Удивительная метаморфоза представилась профессору Дроздову: Антонина Петровна, держась за спинку его кровати, смотрела ему в лицо.
Он заметил, что в руках у Тонечки при этом не было Куклы. Он очень пожалел: говори не говори, убеждай не убеждай, а люди — даже собственная жена — остаются глухими к тем истинам и ценностям, которые ты им пытаешься внушить, которые тебе самому дались с таким трудом...
Антонина Петровна внимательно смотрела в лицо мужа, твердо зная, что он тяжко болен, и не зная о нем ничего больше.
Он тоже понимал, что болен, но его тревожила вовсе не болезнь, а соображения о том, что за время болезни он слишком много узнал...
Если теперь силы вернутся к нему, он все равно не сумеет и не успеет рассказать об всем, что он узнал, тем более не сумеют и не успеют понять его. Где уж там, если даже Антонина Петровна и та пренебрегла его настойчивым, со всех точек зрения обоснованным советом никогда не расставаться с Куклой.

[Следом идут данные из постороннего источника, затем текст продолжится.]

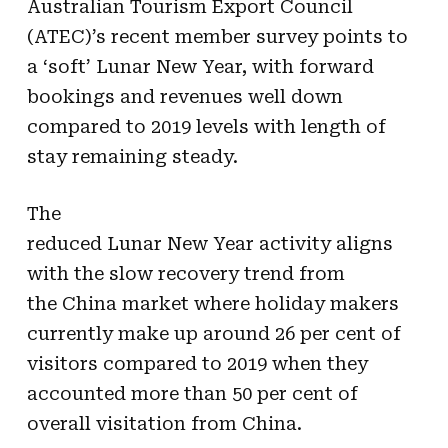
Australian Tourism Export Council
(ATEC)’s recent member survey points to
a ‘soft’
Lunar
New
Year
, with forward
bookings and revenues well down
compared to 2019 levels with length of
stay remaining steady.
The
reduced
Lunar
New
Year
activity aligns
with the slow
recovery
trend from
the
China
market where holiday makers
currently make up around 26 per cent of
visitors compared to 2019 when they
accounted more
than
50 per cent of
overall visitation from
China
.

Затем профессор Дроздов немножко простил Антонину Петровну: оказалось, что она не одна у его кровати. Ну, раз не одна, ей, конечно, неудобно было в присутствии других иметь дело с Куклой. Предрассудок, а куда от него денешься?
Группируясь вокруг Антонины Петровны, здесь были медицинская сестра и врач, которого Дроздов почему-то и откуда-то знал, были сын Юрий и дочь Наташа.
«Дело-то вот какое, — подумал профессор, — неблизко Наташке ехать и непросто — маленький ребенок на руках, — но ее все-таки позвали... Вот какое дело...»
А ведь он им ничего не сможет передать, ни своему родному сыну, ни своей родной дочери, он умеет передать им не больше того, что передает студентам, то есть знания, но не опыт и не память...
— Оська! Оська! — позвал он, чтобы серьезно посоветоваться на этот счет с человеком практики и надежным реалистом, который к тому же ребенок и поэтому должен его понять.
Оська этот вот уже долгое время как девался куда-то.